= Jocelyn Parr (writer) =

Canadian writer

Jocelyn Parr is a Canadian writer, whose debut novel Uncertain Weights and Measures was a shortlisted finalist for the Governor General's Award for English-language fiction at the 2017 Governor General's Awards. It was also shortlisted for the 2018 Kobo Emerging Writer Prize, longlisted for the 2019 International Dublin Literary Award, and won the QWF's 2017 Concordia University First Book Prize. Uncertain Weights and Measures began as a Masters thesis in the Creative Writing Program at Concordia University. Set in post-revolutionary Moscow, the novel traces the life of a young research scientist working at a brain institute that housed Lenin's brain, and that of the man she loves, Sasha, whose artistic ambitions run afoul of the state-sanctioned aesthetics.

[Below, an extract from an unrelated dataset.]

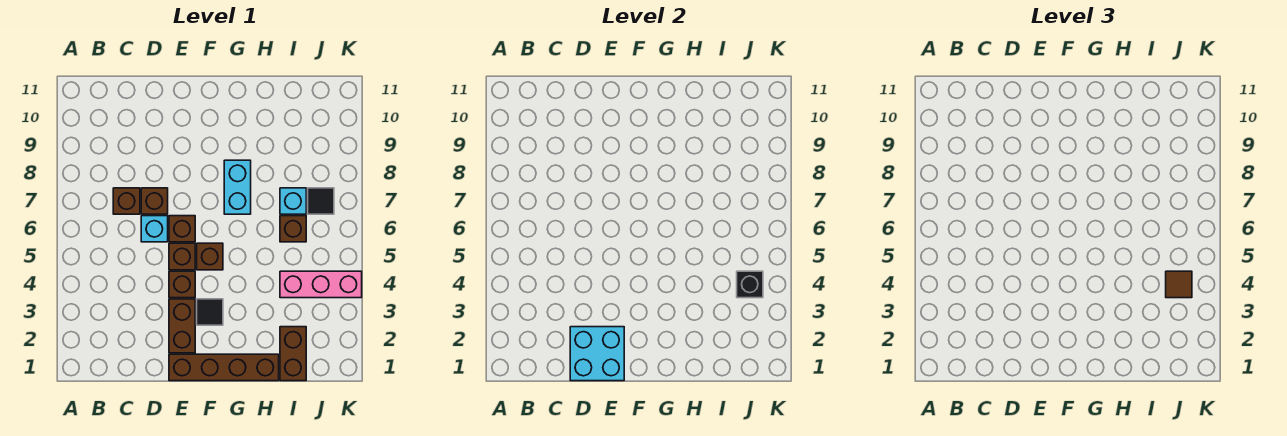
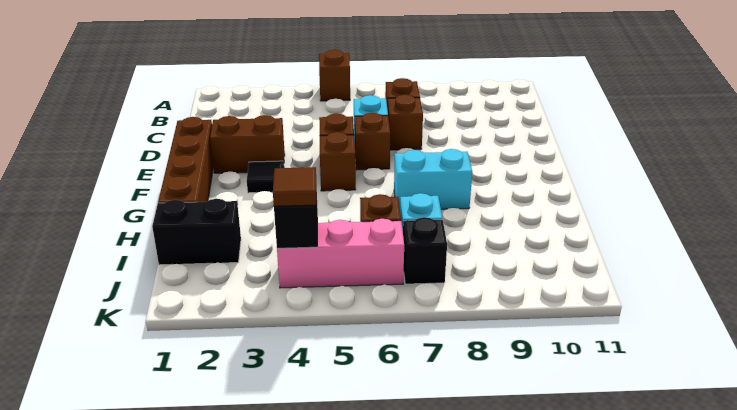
cyan brick D1:E2 level 2 -> none
brown brick E4 level 1 -> brown brick A5 level 1
brown brick I1:I2 level 1 -> black brick I1:I2 level 1
pink brick I4:K4 level 1 -> pink brick J4:J6 level 1
black tile J7 level 1 -> black brick J7 level 1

A writer for The Walrus suggests the book could "very well be read as a cautionary allegory of our 'brave and visionary time.'" James Gifford, writing for Canadian Literature, writes that the "sustained tension between plot and thought is the novel's greatest success. The reader is pressed to ask challenging questions of history, science, and private life without ever shifting out of the gripping narrative. Uncertain Weights and Measures is clearly a novel of ideas, but it never reads like a treatise or thought experiment, though in a sense it is. Parr was nominated for the Governor General's Award, and her first book declares the opening of an exciting career."

Born in New Zealand, she grew up on the West Coast of Canada and is now a history professor at Dawson College in Montreal, Quebec. Her writing has previously appeared in literary magazines such as Brick, Grain and Matrix.